Drs. Robert Kaplan and Dave Norton define strategy as an integrated set of choices that position a firm, in an industry, to earn superior returns over the long term (I might add in good and in difficult times). What is this saying? First of all, companies need to differentiate themselves from the norm in an industry to enable customers to make purchasing decisions in the companies’ favour. Secondly, companies need to be at least as efficient as other companies in delivering the differentiated value to the customers. Companies will always have choices to differentiate, however what is important is that the set of choices must be integrated and hence an organization must align itself entirely around delivering value to customers. If a supermarket decides to differentiate on selection or availability, it must excel in purchasing and inventory management to ensure that goods cover a wide spectrum and are always available. When times are difficult, the supermarket cannot cut back on its purchasing and inventory capability in order to reduce costs as it will no longer differentiate and will experience serious revenue reductions.

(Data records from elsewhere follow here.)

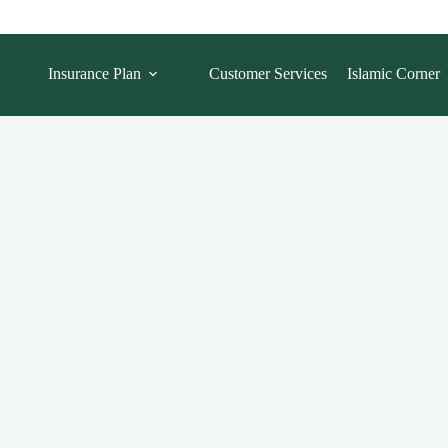
Insurance Plan
Customer Services
Islamic Corner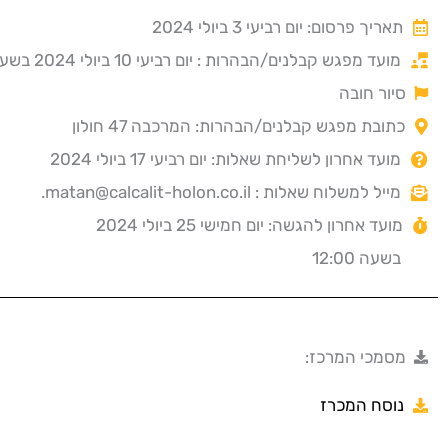
תאריך פרסום: יום רביעי 3 ביולי 2024
מועד מפגש קבלנים/הבהרות : יום רביעי 10 ביולי 2024 בשעה 0:00
סיור חובה
כתובת מפגש קבלנים/הבהרות: המרכבה 47 חולון
מועד אחרון לשליחת שאלות: יום רביעי 17 ביולי 2024
מייל למשלוח שאלות : matan@calcalit-holon.co.il.
מועד אחרון להגשה: יום חמישי 25 ביולי 2024
בשעה 12:00
מסמכי המרכז:
נוסח המכרז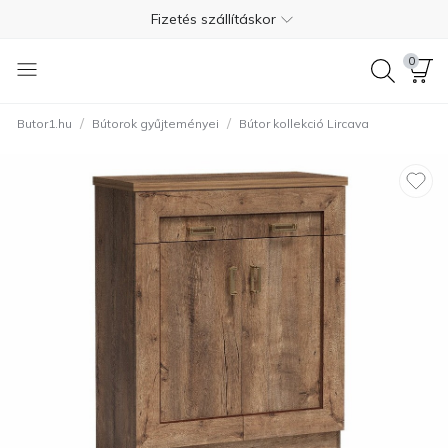
Fizetés szállításkor
Ingyenes visszaküldés 365 napon belül
0
+36 1 550 7624
/
/
Butor1.hu
Bútorok gyűjteményei
Bútor kollekció Lircava
4.7
Ingyenes kiszállítás Magyarországon
Fizetés szállításkor
Ingyenes visszaküldés 365 napon belül
+36 1 550 7624
4.7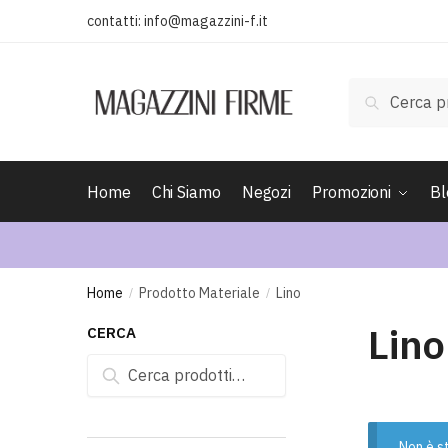
contatti:
info@magazzini-f.it
Cerca
Home
Chi Siamo
Negozi
Promozioni
Bl
Home
Prodotto Materiale
Lino
/
/
Lino
CERCA
Cerca
Non è s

This strategic thinking to differentiate or to position a firm to take advantage of the opportunities created by a difficult environment is what separates a well performing company from others. However, while strategic thinking is a necessary condition for success, it certainly is not sufficient. Without taking action, strategic thinking is merely a daydream. Michael Lee Chin once said that success is 1% strategy and 99% execution. This is even more relevant in difficult times as delays in taking action can result in loss of opportunities.
In summarizing, companies, and countries, must always think strategically and act accordingly. In difficult times there is a natural tendency to throw the strategic thinking out the window and cut back indiscriminately to survive. However, in difficult times there are always opportunities and companies must strategize ways to exploit these opportunities by differentiating themselves in order to grow or maintain revenue in a declining market. Companies must be cognizant of the internal processes that drive differentiation and ensure that these processes are never compromised when deciding to cut back on expenditure. More importantly however is to act swiftly and decisively once the strategy decision has been taken.